Jonathan Krane died suddenly over the weekend. He was 65 and had been married to Sally Kellerman for a long time. They had two kids.
Krane had worked for producer-director Blake Edwards, then took off produced John Travolta’s comeback movie, Look Who’s Talking. (Travolta had been ice cold at the box office for years before that.) Edwards thought Krane ripped him off. Krane started his own company, called MCEG, which was a famous disaster. He and Travolta split in 2002. He made one more film with Kevin Spacey in 2010, which frankly I don’t remember and may not have been released, called “Father of Invention.”
Most of Krane’s credits are either with Edwards or Travolta. He had a let’s say unique career, but I’m sure he was a lovely father and husband, and will be missed.
from March 29, 2002:
Never say never, I always say. People used to say John Travolta would never part company with his longtime manager and film producer Jonathan Krane. Now he has.
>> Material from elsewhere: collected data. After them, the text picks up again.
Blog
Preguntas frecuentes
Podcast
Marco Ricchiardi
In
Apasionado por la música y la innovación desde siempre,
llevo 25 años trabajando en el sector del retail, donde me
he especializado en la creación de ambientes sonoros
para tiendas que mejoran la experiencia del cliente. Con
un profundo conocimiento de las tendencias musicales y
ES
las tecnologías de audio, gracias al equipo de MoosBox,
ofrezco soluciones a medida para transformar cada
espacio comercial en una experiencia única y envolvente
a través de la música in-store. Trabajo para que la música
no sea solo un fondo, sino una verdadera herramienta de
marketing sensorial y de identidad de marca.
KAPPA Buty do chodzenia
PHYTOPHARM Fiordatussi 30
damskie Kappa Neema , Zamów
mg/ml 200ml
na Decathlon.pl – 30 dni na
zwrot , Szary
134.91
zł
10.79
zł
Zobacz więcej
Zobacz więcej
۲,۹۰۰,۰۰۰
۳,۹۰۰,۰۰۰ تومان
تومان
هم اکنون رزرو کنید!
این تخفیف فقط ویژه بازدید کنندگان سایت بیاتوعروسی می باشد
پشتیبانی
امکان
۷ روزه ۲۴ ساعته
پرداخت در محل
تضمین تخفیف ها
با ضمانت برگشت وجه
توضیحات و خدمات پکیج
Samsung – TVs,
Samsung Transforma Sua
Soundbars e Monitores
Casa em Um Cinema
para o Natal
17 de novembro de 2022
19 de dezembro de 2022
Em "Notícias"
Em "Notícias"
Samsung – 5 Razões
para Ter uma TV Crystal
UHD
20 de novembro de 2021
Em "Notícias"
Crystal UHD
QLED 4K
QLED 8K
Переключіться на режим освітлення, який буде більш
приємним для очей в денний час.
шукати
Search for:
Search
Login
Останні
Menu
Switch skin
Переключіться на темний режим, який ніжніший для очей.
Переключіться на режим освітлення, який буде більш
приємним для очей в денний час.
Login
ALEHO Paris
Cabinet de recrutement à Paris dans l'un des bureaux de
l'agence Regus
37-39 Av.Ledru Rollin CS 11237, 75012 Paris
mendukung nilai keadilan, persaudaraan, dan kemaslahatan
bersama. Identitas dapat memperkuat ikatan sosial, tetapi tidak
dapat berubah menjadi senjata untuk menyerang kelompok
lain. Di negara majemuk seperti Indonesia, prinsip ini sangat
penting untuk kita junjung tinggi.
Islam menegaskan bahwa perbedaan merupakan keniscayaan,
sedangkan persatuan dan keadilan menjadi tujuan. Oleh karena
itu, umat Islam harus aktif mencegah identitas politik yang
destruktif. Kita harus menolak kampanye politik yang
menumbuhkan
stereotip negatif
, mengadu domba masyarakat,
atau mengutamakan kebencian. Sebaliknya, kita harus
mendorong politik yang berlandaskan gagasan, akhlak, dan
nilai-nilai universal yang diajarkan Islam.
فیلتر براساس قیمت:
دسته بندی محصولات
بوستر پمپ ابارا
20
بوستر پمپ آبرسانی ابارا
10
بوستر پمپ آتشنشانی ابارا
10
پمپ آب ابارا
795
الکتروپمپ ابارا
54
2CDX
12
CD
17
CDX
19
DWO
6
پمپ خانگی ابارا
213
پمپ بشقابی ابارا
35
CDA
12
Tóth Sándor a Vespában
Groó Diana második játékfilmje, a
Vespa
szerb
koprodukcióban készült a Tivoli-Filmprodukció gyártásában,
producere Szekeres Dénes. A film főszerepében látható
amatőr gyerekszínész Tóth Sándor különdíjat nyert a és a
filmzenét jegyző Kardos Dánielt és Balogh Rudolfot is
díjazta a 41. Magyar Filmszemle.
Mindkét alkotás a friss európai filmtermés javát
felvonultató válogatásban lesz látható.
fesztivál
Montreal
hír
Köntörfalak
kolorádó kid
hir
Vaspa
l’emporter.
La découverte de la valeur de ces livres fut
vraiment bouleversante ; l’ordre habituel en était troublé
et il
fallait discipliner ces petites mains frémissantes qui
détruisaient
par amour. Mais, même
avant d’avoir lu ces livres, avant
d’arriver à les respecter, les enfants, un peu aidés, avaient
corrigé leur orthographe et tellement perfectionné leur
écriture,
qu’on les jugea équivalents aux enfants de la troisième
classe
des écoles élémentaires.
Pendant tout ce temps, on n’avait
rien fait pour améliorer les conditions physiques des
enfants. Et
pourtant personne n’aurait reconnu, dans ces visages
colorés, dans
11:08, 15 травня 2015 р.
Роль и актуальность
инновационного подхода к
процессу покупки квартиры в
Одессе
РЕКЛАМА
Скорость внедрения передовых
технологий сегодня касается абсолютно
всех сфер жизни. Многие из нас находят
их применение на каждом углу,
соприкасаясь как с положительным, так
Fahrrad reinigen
A call yesterday to Travolta’s publicist’s office confirmed what I’d heard during Oscar weekend. The party’s over and Krane is out. Krane is not listed as a producer on the upcoming John McTiernan feature Basic in which Travolta co-stars with Samuel L. Jackson. Krane’s name has been on nearly every Travolta picture since 1988 as producer or executive producer.
But alas, someone was going to be blamed eventually for Travolta’s dimming career. Domestic Disturbance, Swordfish, Battlefield Earth — those are just some of the recent Travolta bombs. Lucky Numbers, Mad City, The General’s Daughter, and Primary Colors are among Travolta’s other less than celebratory moments on film under the Krane imprimatur.
Krane had a sweet deal with Travolta after resurrecting him from the dead with a trio of Look Who’s Talking pictures some 10 years ago. The rumor was that he was never paid as a manager, but took the production credit on each movie as his way of making bucks. Consequently Krane cleaned up early in the game.
But Krane was also responsible for fashioning Travolta’s famous perk package, a 30-40 page document that guaranteed the star his own chef, a weekly gift worth $1,000, and many other accoutrements that made him unwanted by savvy bottom line movie makers.
Krane, who is married to actress Sally Kellerman, became well known when he worked for director Blake Edwards in the early 1980s. But Krane fell out with Edwards, even though he continued to cash in on his name when he started his own movie company, MCEG, in 1987. In 1991 Edwards told me that he was furious with Krane and no longer spoke to him because Krane had made all his contacts through Edwards and then left.
MCEG eventually went belly up and lost millions for its investors. The company ran from 1987-1990. A wildly subjective account of its short run as a “40’s style movie studio” can be found on Krane’s wacky self-promotional Web site, kraneonproducing.com. An autobiography by Krane is promised on the same Web site, although it’s never surfaced.
The Los Angeles Times wrote about him in 1993: “The onetime Wunderkind was trashed publicly by former employees and creditors as a megalomaniac who was obsessed with perks and abrasive to his employees.”
Since the demise of MCEG, Krane has managed to be involved in all the subsequent Travolta movies. Even though managers rarely turn up as producers, Krane’s name has been inveigled into all of Travolta’s projects.
A sign that things had changed suddenly was the absence of Krane’s name from Basic, which is being produced by Guy East and Nigel Sinclair for Mike Medavoy‘s Phoenix Pictures and Columbia Pictures. According to sources, Krane had previously been responsible for preventing at least one Travolta project, a musical bio of singer Jimmy Rosselli, from being made. It was also said that it was because of his interference that Travolta dropped out of The Shipping News a couple of years ago. Kevin Spacey took the role.